Predicting the Past of Dried Blood Spots: Time Since Deposition and Toxicology
thesisposted on 2019-06-14, 16:12 authored by Thalassa Sandra Eliza Valkenburg
Blood is among the most frequently encountered evidence types at crime scenes and establishing the time since deposition (TSD) of bloodstains can be critical in certain cases. A method to establish the TSD of bloodstains is not routinely applied yet, because of because of age estimation inaccuracies caused by environmental conditions, influence of the substrate, inter-person variation and sample quantity. A bottom-up proteomics approach in combination with nano-liquid chromatography hyphenated to tandem mass spectrometry with electrospray ionisation and surface acoustic wave nebulisation coupled to mass spectrometry was used to assess the molecular profile of dried blood spots (DBS) aged up to 8 days. A major reduction in the workflow time of DBS analysis was achieved by the application of a novel developed microfluidic immobilised-enzyme reactor for the digestion of DBS proteins. A model was developed to predict the TSD of DBS from its molecular composition and is currently able to classify aged from non-aged DBS samples. The analysis of toxicology from micro-volumes of blood would also be beneficial in a variety of forensic scenarios. The collection of DBS onto cards or the collection of micro-volumes of blood onto the novel volumetric absorptive microsampling (VAMS) device would allow simple, quick and non-invasive sampling in situations where the volume of blood is limited or repetitive sampling is needed. No medical trained personnel are needed, there is no location restriction, samples can be stored at room temperature and samples can be transported by regular post. Methods were developed for the quantification of two drugs of abuse, salbutamol and pseudoephedrine, from blood sampled onto VAMS devices including from the blood of healthy volunteers collected after administration with either one of the drugs.

::::::

Assigned task.
Answer these questions about the thesis abstract on dried blood spots:
(a) Up to how many days were the dried blood spots aged?
(b) What part of dried blood spot analysis was greatly shortened by the novel microfluidic immobilised-enzyme reactor?
(c) Which two drugs could be quantified from blood sampled onto VAMS devices using the methods developed?

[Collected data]

::::::

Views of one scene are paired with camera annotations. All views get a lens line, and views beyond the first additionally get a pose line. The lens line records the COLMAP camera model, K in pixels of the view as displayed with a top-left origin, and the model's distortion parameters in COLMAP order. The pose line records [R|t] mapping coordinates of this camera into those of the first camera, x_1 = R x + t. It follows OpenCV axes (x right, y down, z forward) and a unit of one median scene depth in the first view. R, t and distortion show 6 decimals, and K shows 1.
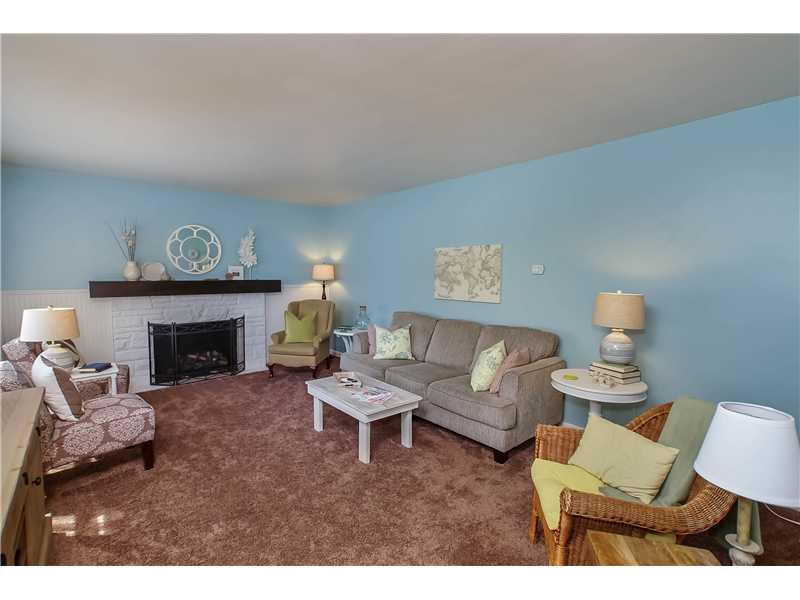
lens RADIAL K [[374.3, 0, 396.0], [0, 374.3, 298.8], [0, 0, 1]] dist [-0.010613, 0.019005]
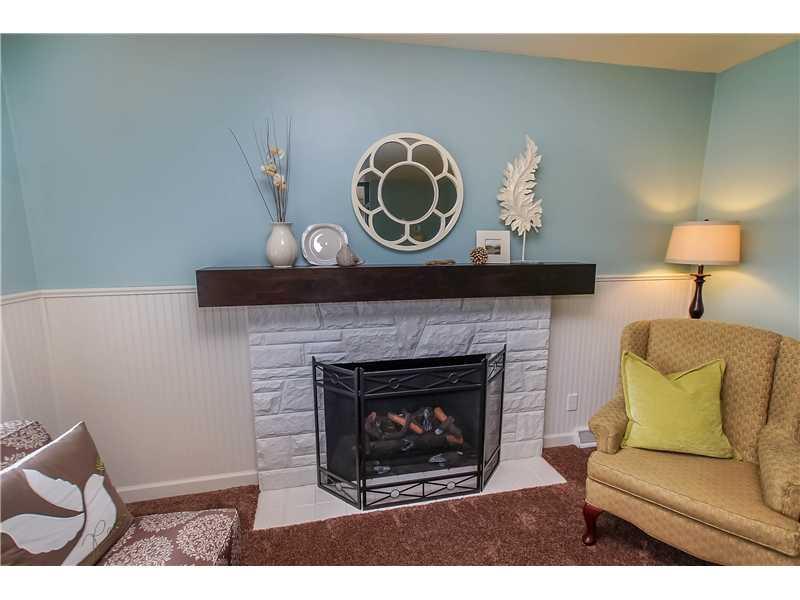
lens RADIAL K [[374.3, 0, 396.0], [0, 374.3, 298.8], [0, 0, 1]] dist [-0.010613, 0.019005]
pose [[0.865792, 0.064299, -0.496255, -0.318348], [-0.025739, 0.996120, 0.084161, -0.045126], [0.499741, -0.060093, 0.864088, 0.593881]]
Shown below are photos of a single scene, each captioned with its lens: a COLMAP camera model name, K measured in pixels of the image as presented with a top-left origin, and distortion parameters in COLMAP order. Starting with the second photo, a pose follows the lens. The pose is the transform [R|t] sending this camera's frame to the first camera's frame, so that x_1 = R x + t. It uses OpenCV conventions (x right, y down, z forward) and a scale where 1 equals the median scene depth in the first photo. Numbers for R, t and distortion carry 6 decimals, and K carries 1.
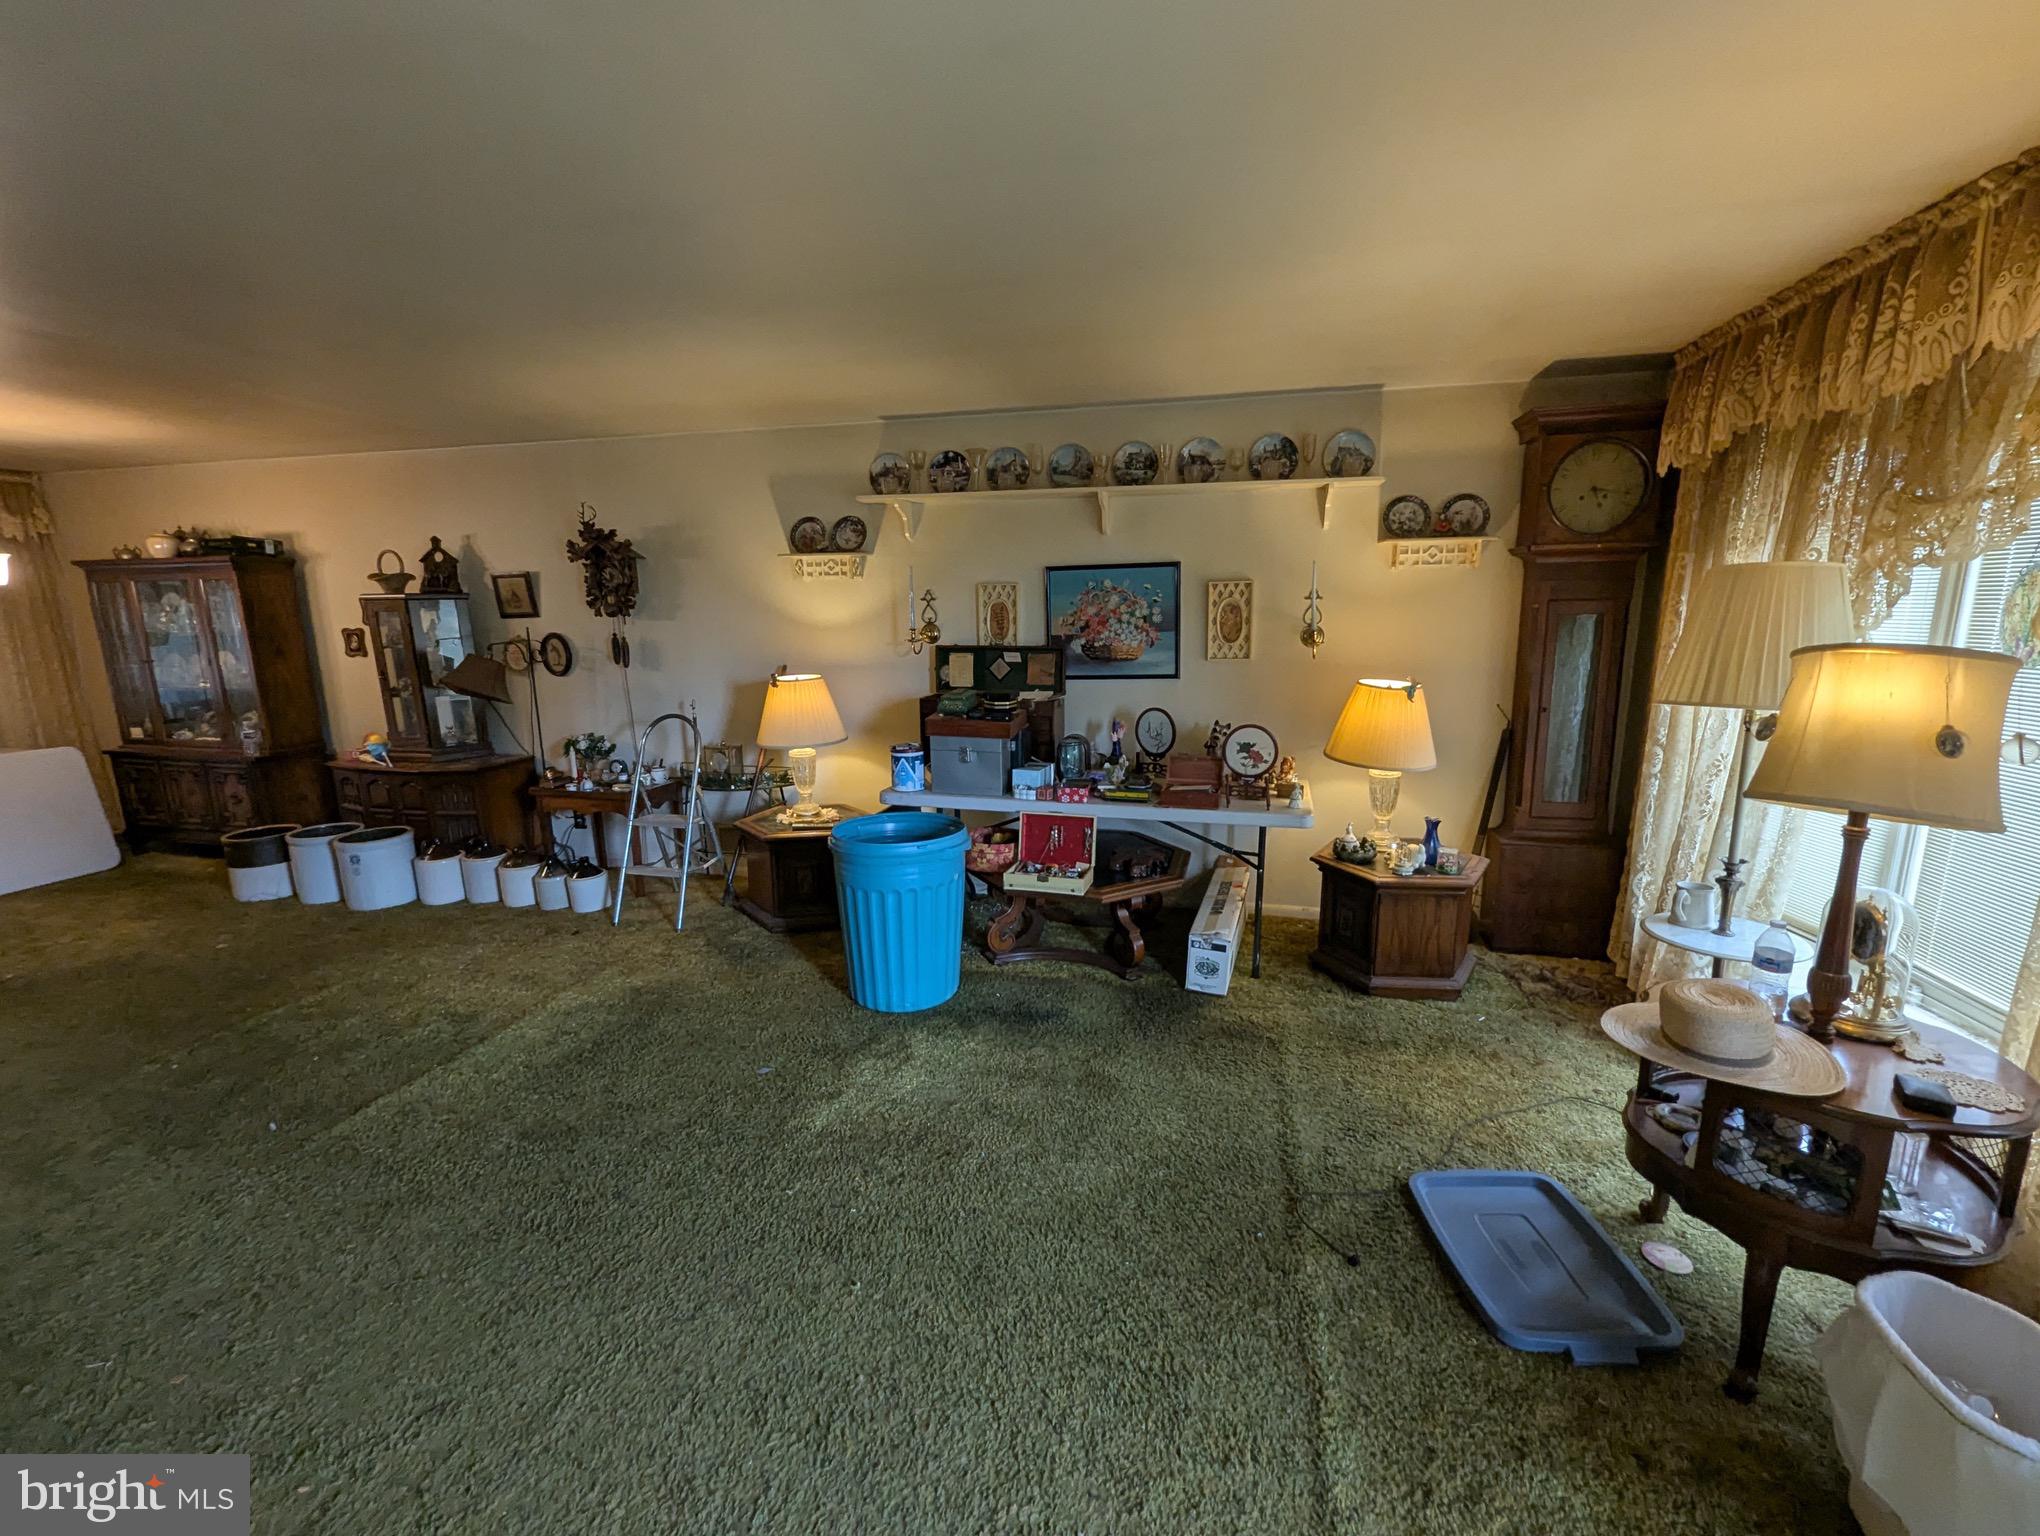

::::::

Worked solution.
(a) Up to 8 days.
(b) The workflow time.
(c) Salbutamol and pseudoephedrine.